Silvia (Anna Prohaska), Tanja (Martina Gedeck)


The word Gesamtkunstwerk should probably be retired – especially with respect to Wagner, who, not that one would know from 99%+ of the ‘literature’, barely used it. Or perhaps it should not, so long as we separate it from Wagner and acknowledge a broader context and understanding, both preceding and following the Master of Bayreuth (or, better, the ‘artwork of the future’). For Gesamtkunstwerk retains a certain ‘ideal’ force in many respects, just as do, say, ‘epic’ and ‘postdramatic’ theatre, both of which will generally be understood partly as reactions to it. In 2020, any serious consideration of one, be it theoretical, practical, or both, will almost certainly entail consideration of the others. This evening, the first of two revival performances of Beat Furrer’s 2019 opera, Violetter Schnee, elicited such thoughts of quasi-Adornian Rettung in that I found it difficult as well as undesirable to try to separate Claus Guth’s production from either work or performance. Whether you call that a Gesamtkunstwerk matters little; however, depending on your standpoint, perhaps the idea’s modernist heritage will. At any rate, I shall not attempt to dissect, but rather to give an impression of the whole, illusory or otherwise.

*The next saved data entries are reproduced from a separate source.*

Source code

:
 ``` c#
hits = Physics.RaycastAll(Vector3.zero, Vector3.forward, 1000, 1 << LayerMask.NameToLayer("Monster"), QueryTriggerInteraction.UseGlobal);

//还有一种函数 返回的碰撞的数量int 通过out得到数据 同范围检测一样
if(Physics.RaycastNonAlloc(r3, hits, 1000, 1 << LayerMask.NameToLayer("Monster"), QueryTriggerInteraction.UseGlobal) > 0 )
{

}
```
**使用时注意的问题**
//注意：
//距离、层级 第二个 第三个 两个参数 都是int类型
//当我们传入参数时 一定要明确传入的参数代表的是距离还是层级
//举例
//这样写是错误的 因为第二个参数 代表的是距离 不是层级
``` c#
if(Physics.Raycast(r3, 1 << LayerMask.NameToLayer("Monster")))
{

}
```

Those of us who spend a good deal of time in museums and art galleries will have been familiar, perhaps too familiar, with the scene of the opening. Pieter Bruegel the Elder’s Die Jäger im Schnee enjoys – and suffers – a painting’s usual fate, at least when not snowed under by visitors. However, one visitor, Tanja (played in distinctive, declamatory fashion by actress Martina Gedeck), takes more notice, becomes immersed, affording the starting point for something, like snow, difficult and undesirable to pin down: an aesthetic, but perhaps also a dramatic, odyssey. That, at least is how it might seem; or does the world that emerges from the painting, breathtakingly constructed from enlargement and development of its detail by Guth’s team (Étienne Pluss, Ursula Kudrna, Arian Andiel, and Olaf Freese), actually exist first, and give rise to her visit, perhaps to the painting too? Apocalypse deferred or frozen in both soon seems neither to have been deferred nor frozen at all.

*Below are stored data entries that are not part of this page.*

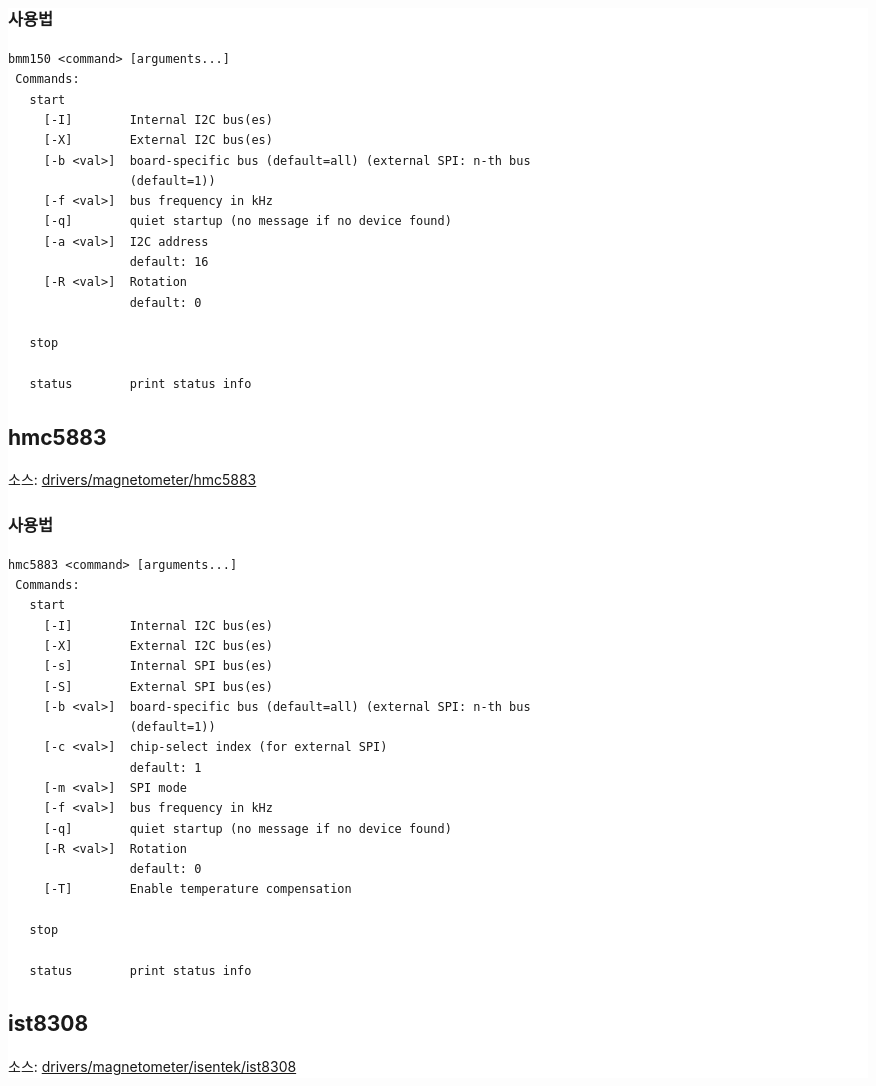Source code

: <a id="bmm150_usage"></a>

### 사용법
```
bmm150 <command> [arguments...]
 Commands:
   start
     [-I]        Internal I2C bus(es)
     [-X]        External I2C bus(es)
     [-b <val>]  board-specific bus (default=all) (external SPI: n-th bus
                 (default=1))
     [-f <val>]  bus frequency in kHz
     [-q]        quiet startup (no message if no device found)
     [-a <val>]  I2C address
                 default: 16
     [-R <val>]  Rotation
                 default: 0

   stop

   status        print status info
```
## hmc5883
소스: [drivers/magnetometer/hmc5883](https://github.com/PX4/PX4-Autopilot/tree/master/src/drivers/magnetometer/hmc5883)

<a id="hmc5883_usage"></a>

### 사용법
```
hmc5883 <command> [arguments...]
 Commands:
   start
     [-I]        Internal I2C bus(es)
     [-X]        External I2C bus(es)
     [-s]        Internal SPI bus(es)
     [-S]        External SPI bus(es)
     [-b <val>]  board-specific bus (default=all) (external SPI: n-th bus
                 (default=1))
     [-c <val>]  chip-select index (for external SPI)
                 default: 1
     [-m <val>]  SPI mode
     [-f <val>]  bus frequency in kHz
     [-q]        quiet startup (no message if no device found)
     [-R <val>]  Rotation
                 default: 0
     [-T]        Enable temperature compensation

   stop

   status        print status info
```
## ist8308
소스: [drivers/magnetometer/isentek/ist8308](https://github.com/PX4/PX4-Autopilot/tree/master/src/drivers/magnetometer/isentek/ist8308)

Winter snow may be an object of aesthetic contemplation for us: more so than ever in an age of ecological catastrophe in which we rightly fear that soon we may never see it again, or we may see little else. It is too for the cast, led by spellbinding performances from sopranos Anna Prohaska and Elsa Dreisig, pure, seductive, and dangerous as the falling and driven snow. Yet it is also for them the key to catastrophe; any attempt to distinguish seems once again to miss the point. Where some characters, if one may call them that, acknowledge that - Otto Katzameier's Jacques most consistently – others seem, or is that just us as spectators, more partial. A house in which characters are trapped, from which they continually escape to the rooftop to experience the snow that will claim them soon enough, offers form, visual, dramatic, even musical; or so we imagine. At any rate, its confines, like those of the score, those of the stage, those of the opera house, both permit and prevent our eyes and ears zooming in on detail – as in (imaginary outsider?) Tanja’s (imaginary?) gallery. 

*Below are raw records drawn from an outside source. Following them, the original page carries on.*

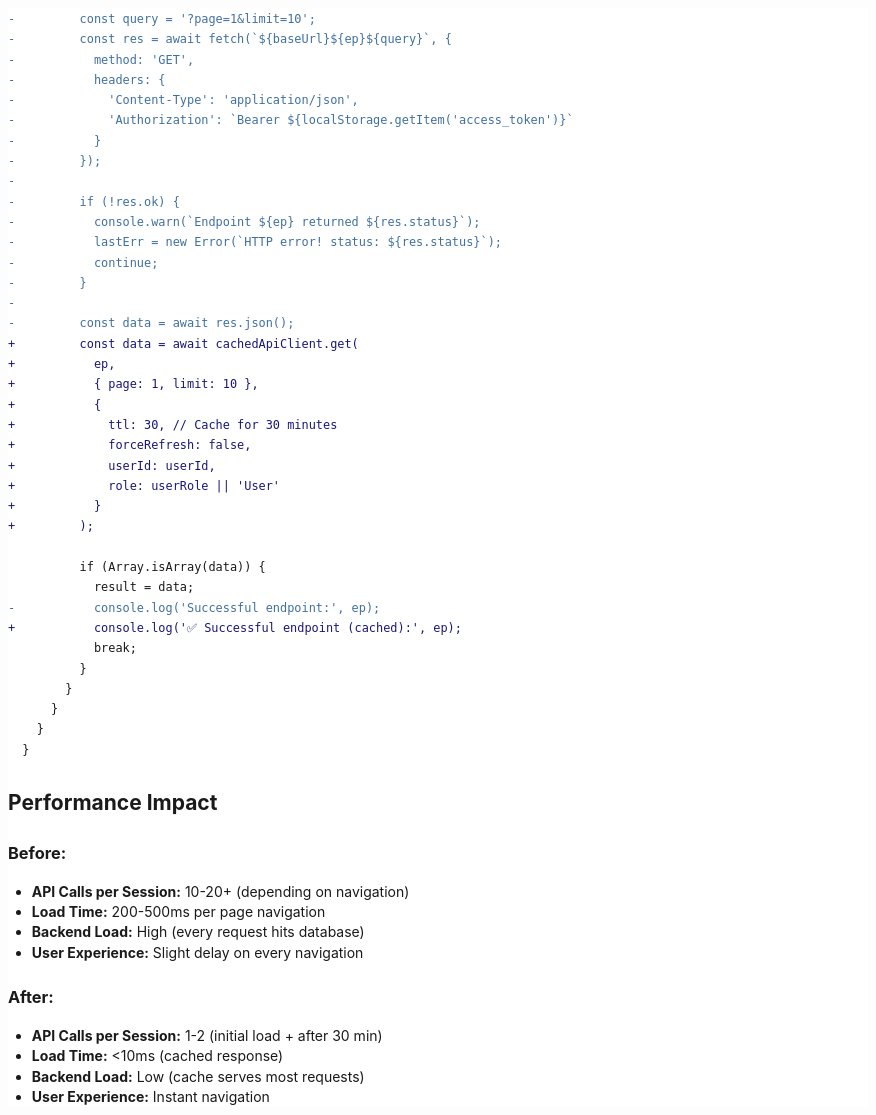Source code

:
 ```diff
-         const query = '?page=1&limit=10';
-         const res = await fetch(`${baseUrl}${ep}${query}`, {
-           method: 'GET',
-           headers: {
-             'Content-Type': 'application/json',
-             'Authorization': `Bearer ${localStorage.getItem('access_token')}`
-           }
-         });
-         
-         if (!res.ok) {
-           console.warn(`Endpoint ${ep} returned ${res.status}`);
-           lastErr = new Error(`HTTP error! status: ${res.status}`);
-           continue;
-         }
-
-         const data = await res.json();
+         const data = await cachedApiClient.get(
+           ep,
+           { page: 1, limit: 10 },
+           {
+             ttl: 30, // Cache for 30 minutes
+             forceRefresh: false,
+             userId: userId,
+             role: userRole || 'User'
+           }
+         );

          if (Array.isArray(data)) {
            result = data;
-           console.log('Successful endpoint:', ep);
+           console.log('✅ Successful endpoint (cached):', ep);
            break;
          }
        }
      }
    }
  }
```

## Performance Impact

### Before:
- **API Calls per Session:** 10-20+ (depending on navigation)
- **Load Time:** 200-500ms per page navigation
- **Backend Load:** High (every request hits database)
- **User Experience:** Slight delay on every navigation

### After:
- **API Calls per Session:** 1-2 (initial load + after 30 min)
- **Load Time:** <10ms (cached response)
- **Backend Load:** Low (cache serves most requests)
- **User Experience:** Instant navigation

Furrer’s word-setting acknowledges and extends partiality and wholeness of experience, yet also calls them into question. Its metrical intricacies do not merely mirror the snow; do they perhaps in some aesthetic, even aestheticising sense, incite or create it? Shifting orchestral timbres, Klangfarbenmelodien for an age in which snow might eventually turn violet, seem at times to form the basis for pitch, rhythm, and other parameters, at other times to carry on regardless: like snow, like humans lost therein. What about the meantime? Those humans might ask each other that, but do they, and what would be the point? Maybe there is no meantime, for the end is soon upon us. Guided by Matthias Pintscher’s typically expert direction of the superlative Staatskapelle Berlin, we know and yet do not know that the magic of a Gesamtkunstwerk, of nature, of art, of aesthetic contemplation, of activism, have passed before us and yet also have not. Sun will come, will vanquish – and it does. Viole(n)t snow and life? Certainly. Why? Who knows and who cares? Frame and stage remain: faithful reflection, artifice, or both?